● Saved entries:
============================================================

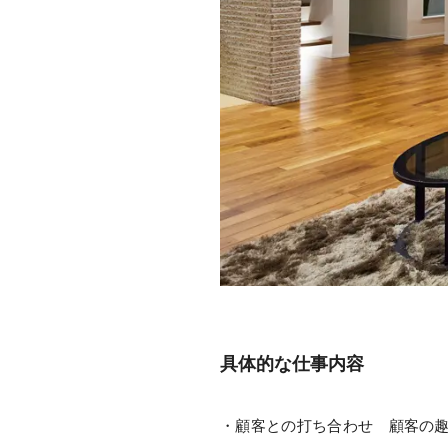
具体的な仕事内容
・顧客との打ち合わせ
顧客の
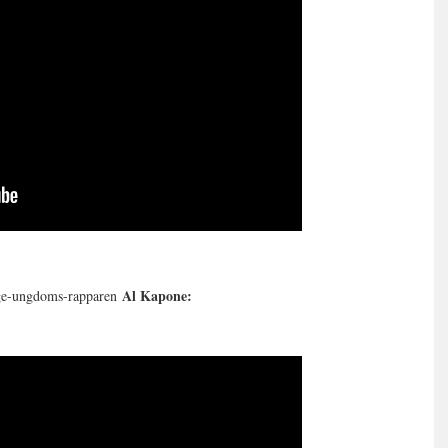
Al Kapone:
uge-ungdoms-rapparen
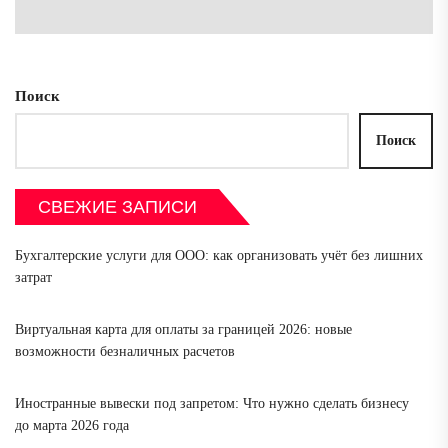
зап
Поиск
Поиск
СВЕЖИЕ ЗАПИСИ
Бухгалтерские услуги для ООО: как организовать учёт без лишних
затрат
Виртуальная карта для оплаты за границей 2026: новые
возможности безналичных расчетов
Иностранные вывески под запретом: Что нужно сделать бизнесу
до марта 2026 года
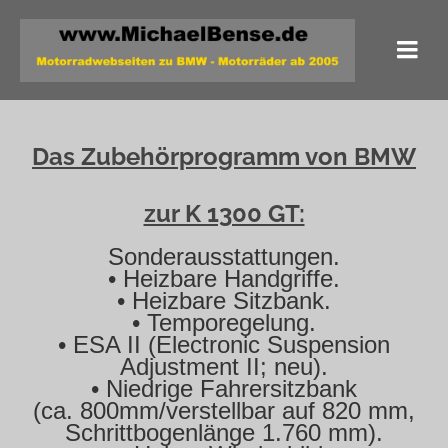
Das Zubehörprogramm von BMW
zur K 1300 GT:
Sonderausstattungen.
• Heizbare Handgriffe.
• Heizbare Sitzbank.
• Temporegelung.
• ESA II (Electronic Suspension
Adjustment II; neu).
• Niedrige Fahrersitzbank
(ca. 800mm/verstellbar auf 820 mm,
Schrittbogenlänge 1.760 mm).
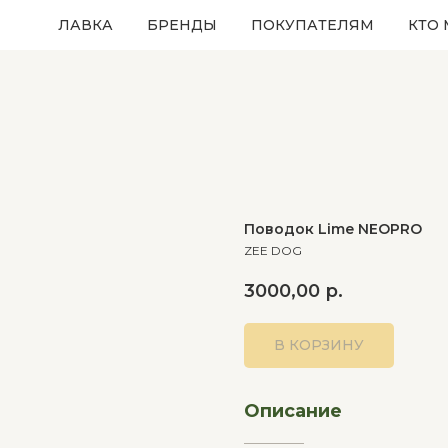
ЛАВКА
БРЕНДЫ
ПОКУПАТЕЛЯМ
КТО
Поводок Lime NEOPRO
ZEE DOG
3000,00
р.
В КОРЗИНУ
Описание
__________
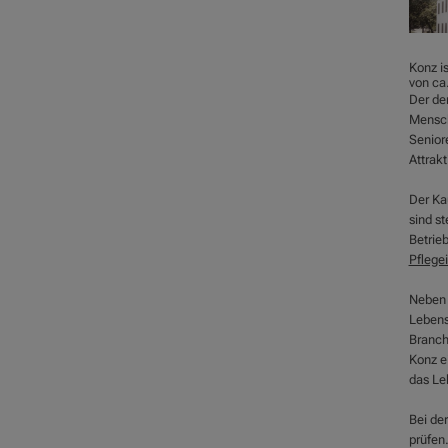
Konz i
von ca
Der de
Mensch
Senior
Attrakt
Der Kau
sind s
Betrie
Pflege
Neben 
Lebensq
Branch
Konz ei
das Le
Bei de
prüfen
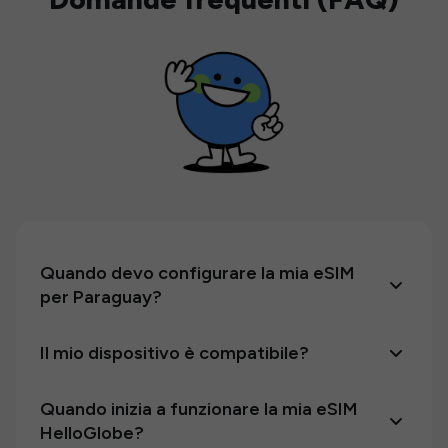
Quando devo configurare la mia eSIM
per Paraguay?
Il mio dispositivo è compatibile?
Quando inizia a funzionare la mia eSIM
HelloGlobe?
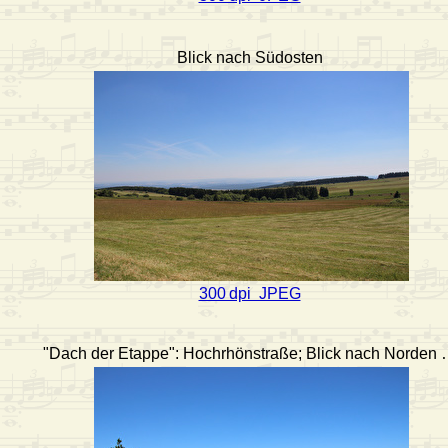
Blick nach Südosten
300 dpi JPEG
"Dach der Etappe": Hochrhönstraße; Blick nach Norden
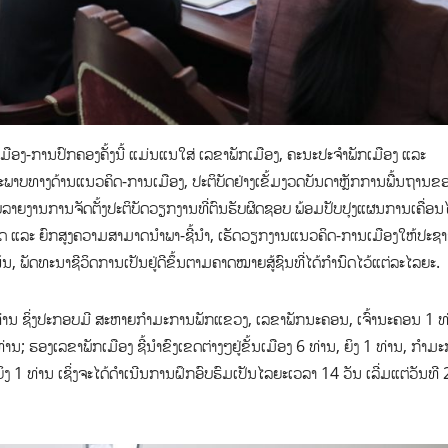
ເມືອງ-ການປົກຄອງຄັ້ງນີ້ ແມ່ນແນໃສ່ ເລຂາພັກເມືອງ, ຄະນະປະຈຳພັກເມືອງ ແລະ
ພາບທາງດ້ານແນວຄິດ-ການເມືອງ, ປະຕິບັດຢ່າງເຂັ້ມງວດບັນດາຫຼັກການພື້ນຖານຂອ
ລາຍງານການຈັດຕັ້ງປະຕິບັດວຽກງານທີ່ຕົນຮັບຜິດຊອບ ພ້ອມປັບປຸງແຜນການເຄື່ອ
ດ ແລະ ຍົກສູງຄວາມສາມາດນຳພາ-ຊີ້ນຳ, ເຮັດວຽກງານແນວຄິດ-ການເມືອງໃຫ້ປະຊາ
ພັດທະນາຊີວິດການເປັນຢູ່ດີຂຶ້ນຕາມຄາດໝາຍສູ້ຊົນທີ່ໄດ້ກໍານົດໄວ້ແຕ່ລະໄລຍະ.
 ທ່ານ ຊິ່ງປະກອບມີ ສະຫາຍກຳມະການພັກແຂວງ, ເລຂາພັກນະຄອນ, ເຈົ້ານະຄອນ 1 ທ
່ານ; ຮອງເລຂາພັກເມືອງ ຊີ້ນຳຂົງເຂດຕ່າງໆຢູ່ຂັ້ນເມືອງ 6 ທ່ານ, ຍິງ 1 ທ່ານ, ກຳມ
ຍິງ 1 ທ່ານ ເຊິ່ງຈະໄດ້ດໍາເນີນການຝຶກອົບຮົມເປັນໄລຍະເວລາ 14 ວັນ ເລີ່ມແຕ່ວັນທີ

============================================================

Show the lines of the records that contain the word "Blick".

Blick nach Südosten
"Dach der Etappe": Hochrhönstraße; Blick nach Norden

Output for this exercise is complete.